= 作業内容 =
(A) 五百羅漢寺の御朱印についての文章から、「いただける御朱印は2種類です」を含む語句で始まり「るほどの人気の一品なのです。」で終わる部分を、一字も変えずに書き写してください。
(B) 五百羅漢寺の御朱印についての文章を、示された最後の文の後から書き継いでください。

= 抜粋本文 =
いただける御朱印は2種類です。1つは通常のもので、右上に寺紋、中央に蓮と寺名の御朱印、左下に寺名の御朱印が入ります。そして中央には梵字と「五百羅漢尊」その両脇に「松雲禅師御作」「目黒」と「天恩山五百羅漢寺」の文字が揮毫されます。
この通常タイプの御朱印は通常ということでいつ行ってもいただくことができる御朱印なのですが、2020年現在、もう一ついただける御朱印があります。それは「令和2年限定版」というもので、中央の揮毫が「法輪山尊」となっているものです。
こちらの御朱印は令和2年、つまり2020年限定の御朱印で、授与されるのは2019年の大晦日から2020年の1月7日までの予定となっています。「平成31年限定版」というものもあったようなので、毎年その年限定のものがある可能性があります。
こちらの方も通常版と一緒にいただくことができるので、五百羅漢寺に参拝した時にはこちらの御朱印もいただくことをおすすめします。
御朱印帳情報
次に御朱印帳情報です。御朱印集めを始める方はもちろん、お気に入りの御朱印帳を使いたいという方も多いようで、観光などで訪れた神社仏閣でオリジナル御朱印帳を授与していただいた方も多いのではないでしょうか。
五百羅漢寺にもオリジナル御朱印帳があります。しかもこの御朱印帳はなんと有名な旅行本の表紙、御朱印帳を紹介するページに出てくるほどの人気の一品なのです。
御朱印帳は黒地に五百羅漢の仏像があしらわれており、寺名も入っているもので、男性でも持ちやすい重厚な印象の御朱印帳です。観光などで訪れた方も、参拝の記念に御朱印帳を授与していただいてはいかがでしょうか。

= データ一覧 =
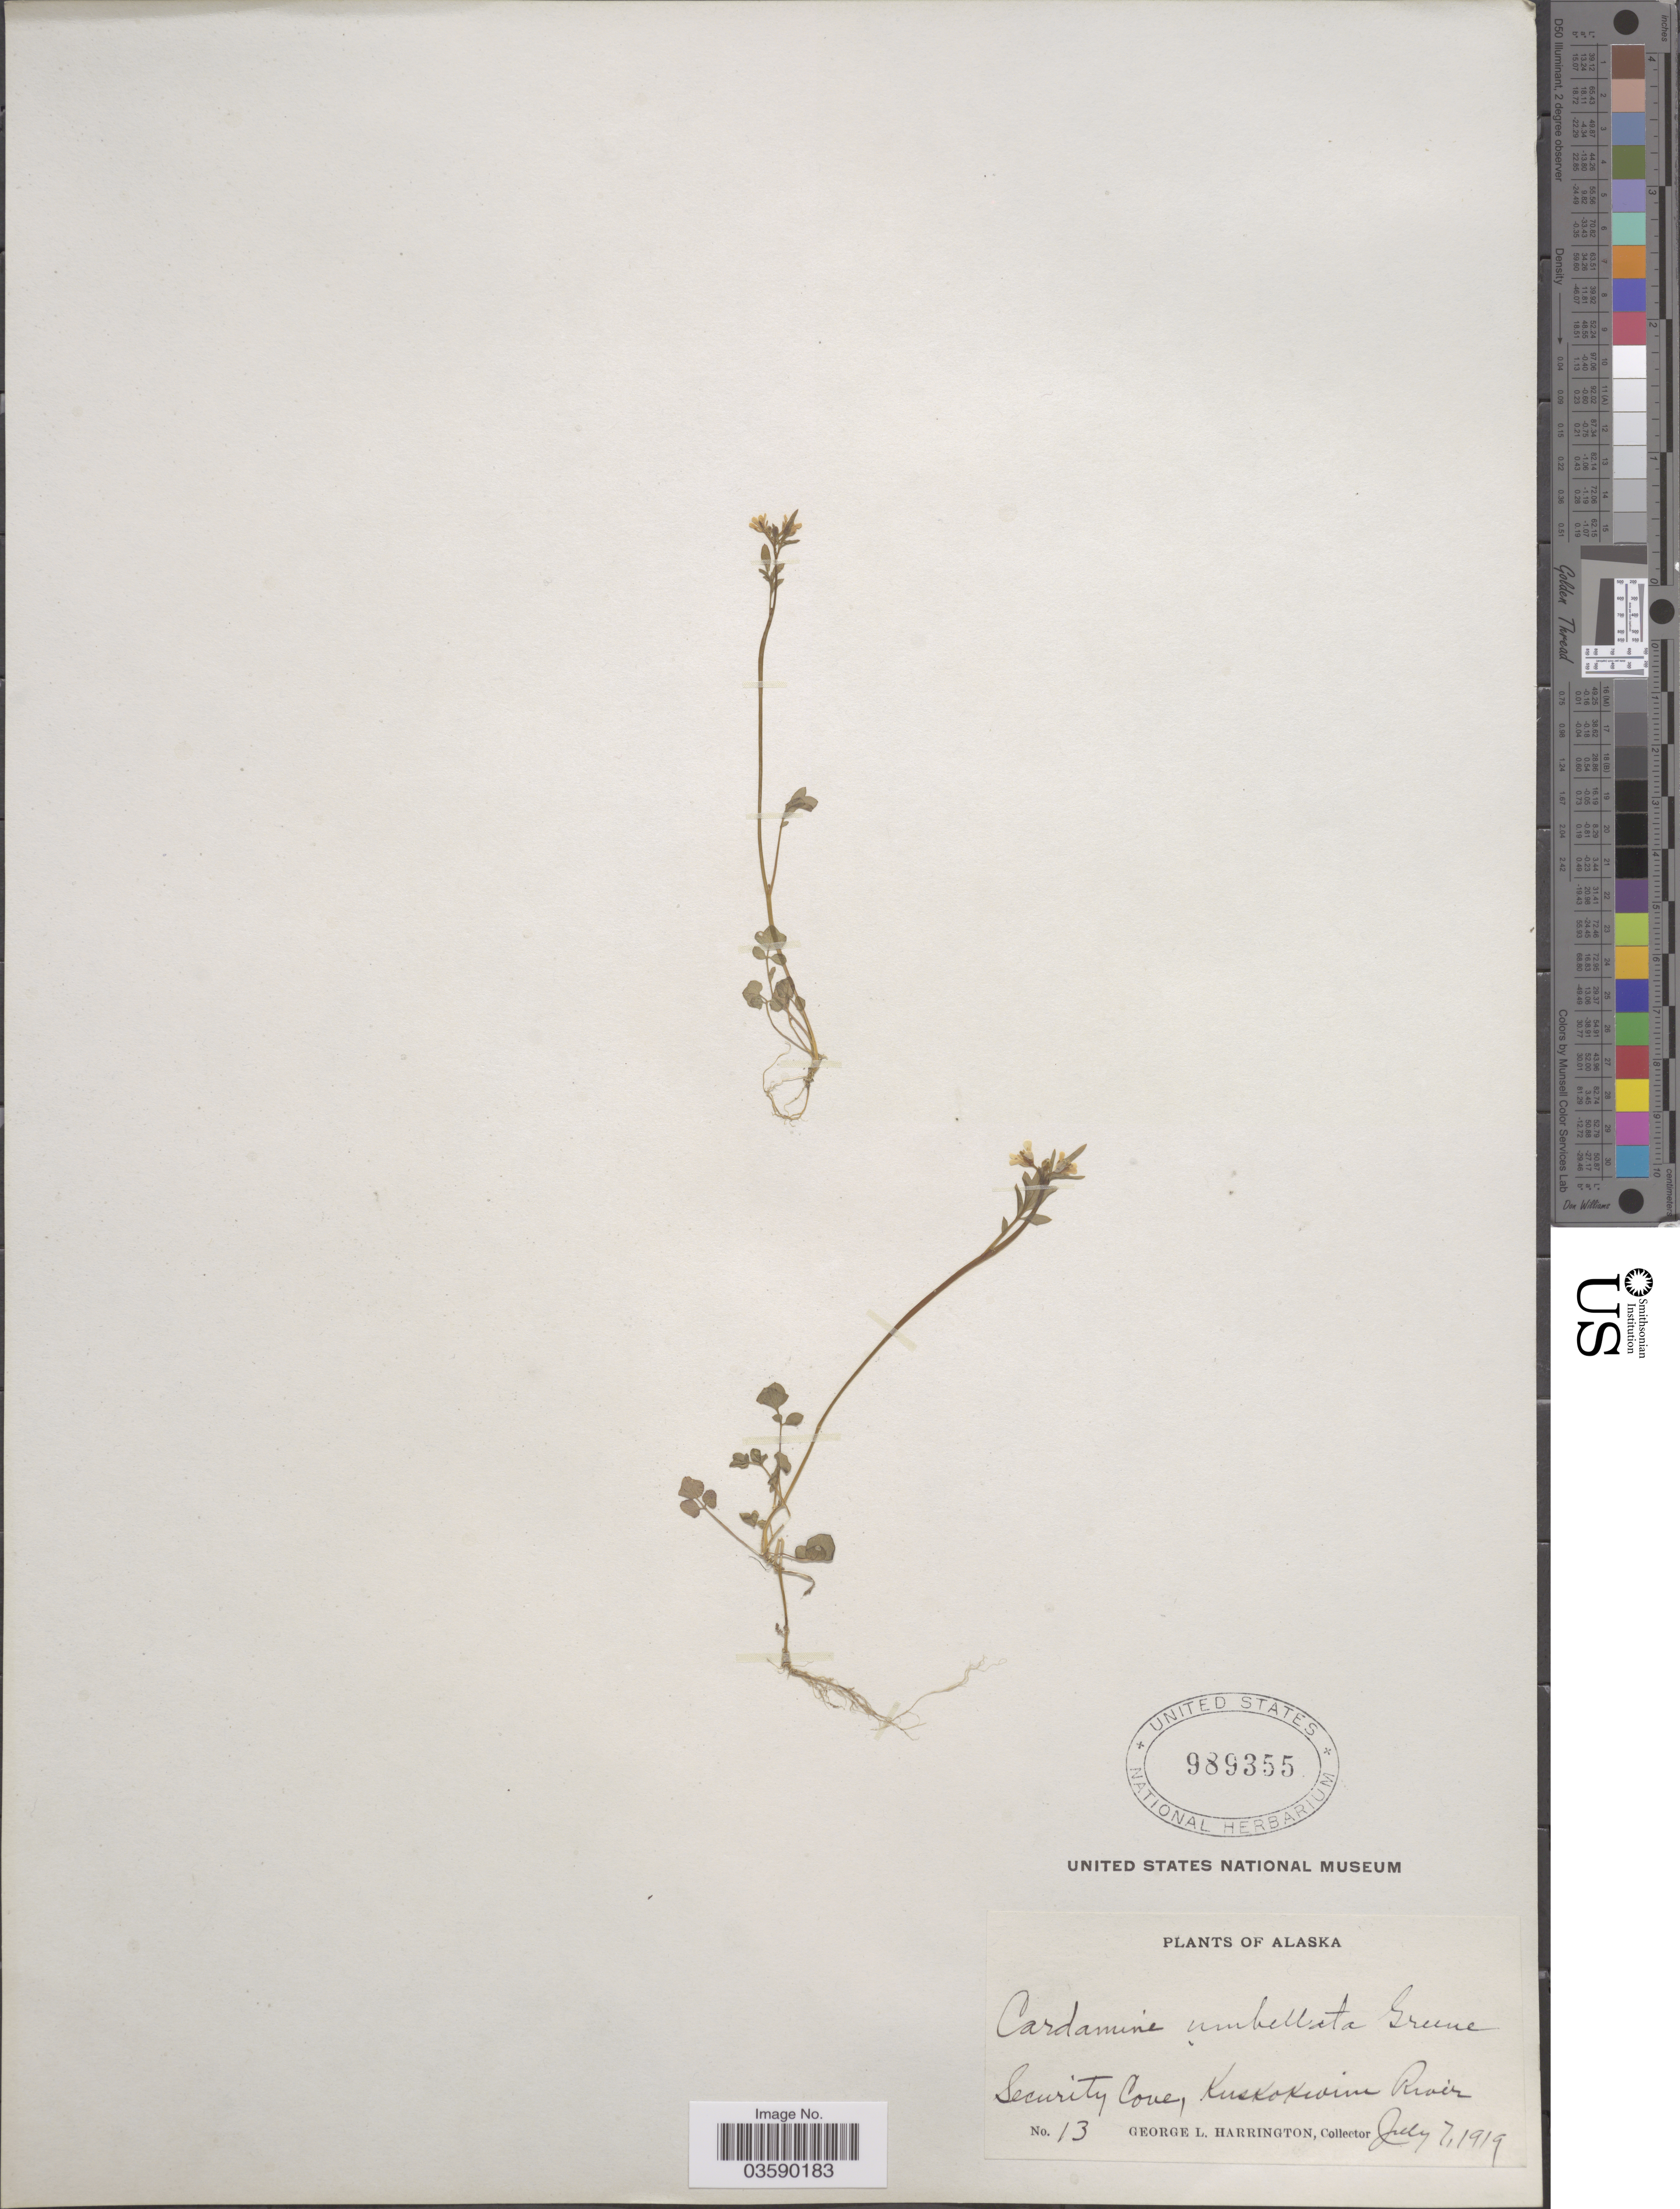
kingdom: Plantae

...

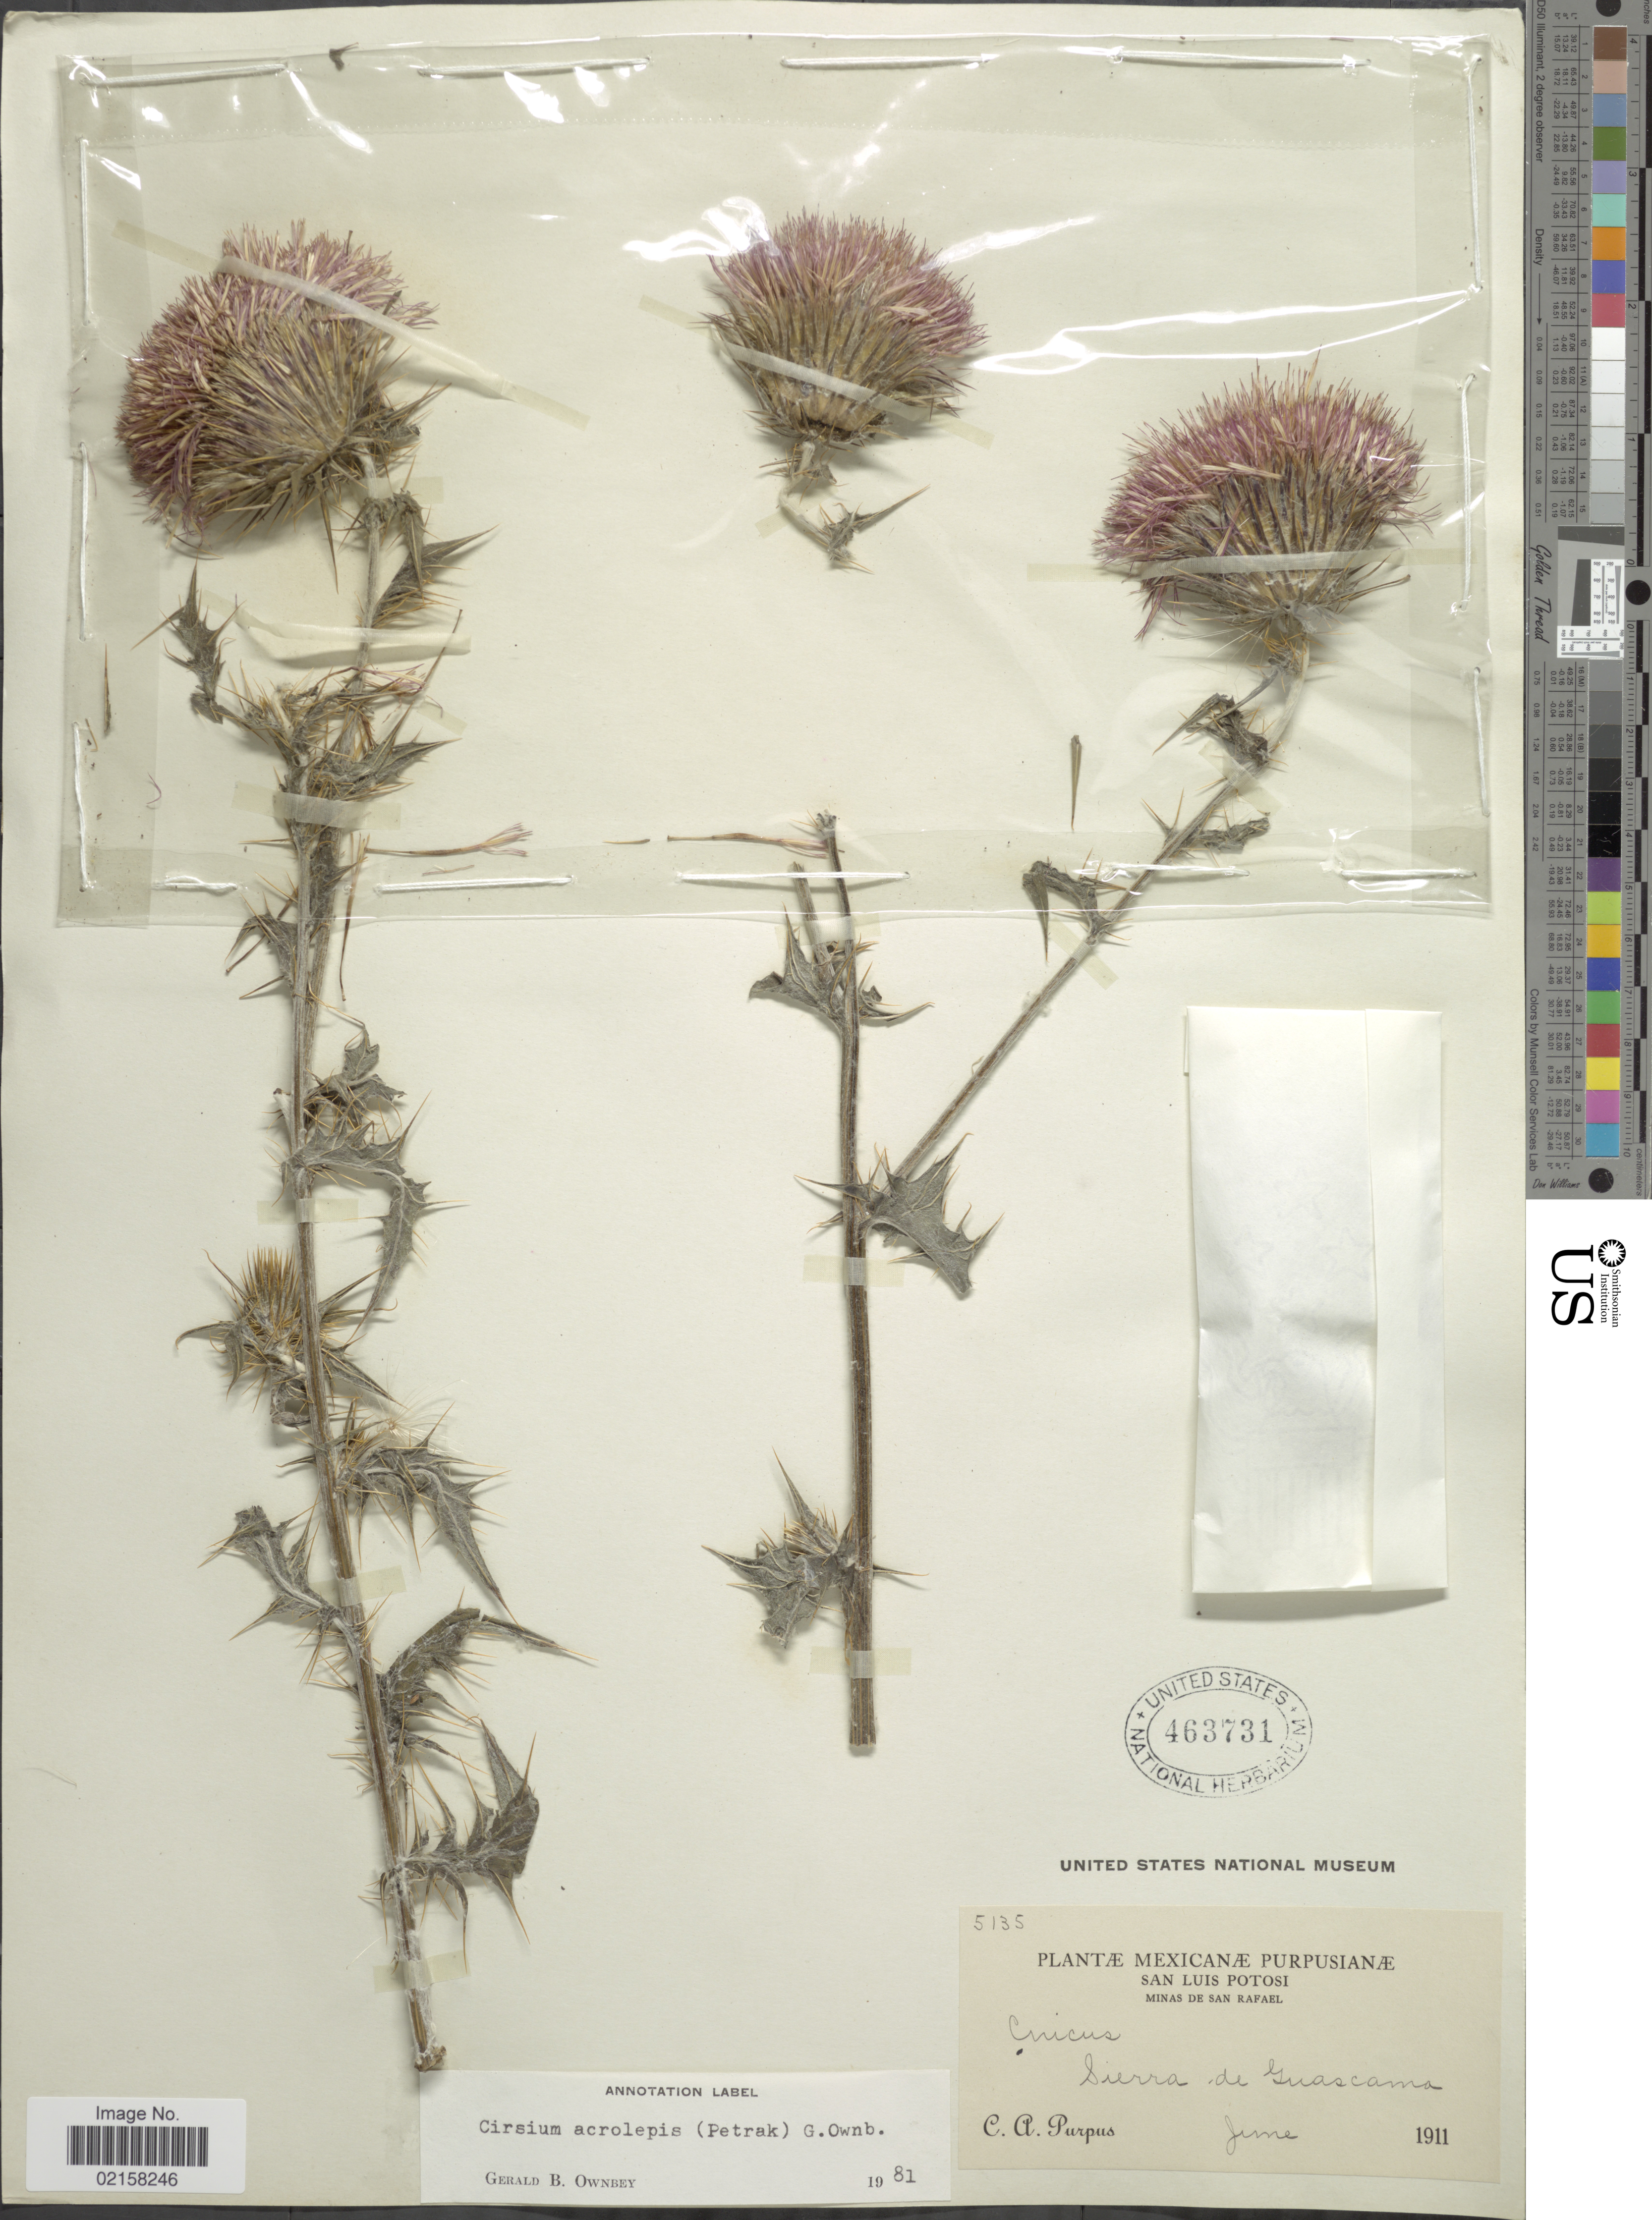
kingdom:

= 回答一覧 =
(A)
いただける御朱印は2種類です。1つは通常のもので、右上に寺紋、中央に蓮と寺名の御朱印、左下に寺名の御朱印が入ります。そして中央には梵字と「五百羅漢尊」その両脇に「松雲禅師御作」「目黒」と「天恩山五百羅漢寺」の文字が揮毫されます。
この通常タイプの御朱印は通常ということでいつ行ってもいただくことができる御朱印なのですが、2020年現在、もう一ついただける御朱印があります。それは「令和2年限定版」というもので、中央の揮毫が「法輪山尊」となっているものです。
こちらの御朱印は令和2年、つまり2020年限定の御朱印で、授与されるのは2019年の大晦日から2020年の1月7日までの予定となっています。「平成31年限定版」というものもあったようなので、毎年その年限定のものがある可能性があります。
こちらの方も通常版と一緒にいただくことができるので、五百羅漢寺に参拝した時にはこちらの御朱印もいただくことをおすすめします。
御朱印帳情報
次に御朱印帳情報です。御朱印集めを始める方はもちろん、お気に入りの御朱印帳を使いたいという方も多いようで、観光などで訪れた神社仏閣でオリジナル御朱印帳を授与していただいた方も多いのではないでしょうか。
五百羅漢寺にもオリジナル御朱印帳があります。しかもこの御朱印帳はなんと有名な旅行本の表紙、御朱印帳を紹介するページに出てくるほどの人気の一品なのです。

(B)
五百羅漢寺を拝観する場合の注意
ここまで五百羅漢寺の見どころや御朱印、御朱印帳の情報について述べてきましたが、五百羅漢寺にせっかく参拝するなら注意しておきたいことがいくつかあります。とはいっても、寺社参拝をする方にとっては当たり前のことが多いです。
まず御朱印についてですが、御朱印は参拝料を支払うところで授与してくれます。そのため参拝に行く前にここで御朱印帳を預ける形になります。一般的に御朱印は参拝を終えてからいただくので逆になりますが、ちゃんと参拝はしていきましょう。
また、五百羅漢など、境内は撮影不可の場所がいくつかあります。特に仏像の撮影は許可されていません。注意を守り、トラブルにならないように注意して拝観しましょう。
五百羅漢寺の基本情報
それでは五百羅漢寺の基本情報について紹介しましょう。基本情報として紹介するのはアクセス方法と拝観に関することです。五百羅漢寺は目黒にあり、アクセスは便利なところなので、公共交通機関をうまく利用してアクセスするのがおすすめです。また拝観時間はしっかり確認し、御朱印などいただく時間を間違えないようにしましょう。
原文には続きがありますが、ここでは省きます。